It's true that there are larger issues beyond the MTA's control. One is the continued problem with homelessness; another is a rise in crime that has occurred even with ridership dwindling. And the problem is that both those conditions, if not attended to, could lead to further losses of passengers if they find the trains uncomfortable or unsafe.
Mayor de Blasio, asked about subway crime Feb. 9, downplayed the possibility that recent violence on trains and in stations represented a slide back to the bad old days of the 1980s and 1990s. But while the number of crimes may not be back at those levels, so far this month there is a disturbing sense that serious crimes happen an average of once a day in the system.

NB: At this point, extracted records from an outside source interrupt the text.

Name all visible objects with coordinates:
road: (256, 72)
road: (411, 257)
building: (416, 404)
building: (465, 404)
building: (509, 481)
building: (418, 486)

Often, those crimes have involved people getting slashed, generally by strangers and in what appear not to be robbery attempts. This suggests too many people with mental issues, homeless or not, are riding the trains and ready to use blades if someone questions their behavior. There was also, mixed into the bloody assaults, a case in which a woman was shoved onto the tracks at the 174th Street station in The Bronx.
The Police Benevolent Association pointed out in a tweet that there are 2,200 city cops assigned to the subways, compared to the 4,000 deployed when there was a separate Transit Police Department prior to the merger that moved its officers and those in the Housing P.D. into the NYPD a quarter-century ago. Fewer cops means lesser coverage of the system, particularly at smaller stations.
Assigning more officers to subway duty is likely to have a greater impact on safety than a constant presence in token booths. But until that happens, the MTA should keep the booths staffed rather than gambling that it can save money by scrimping on service.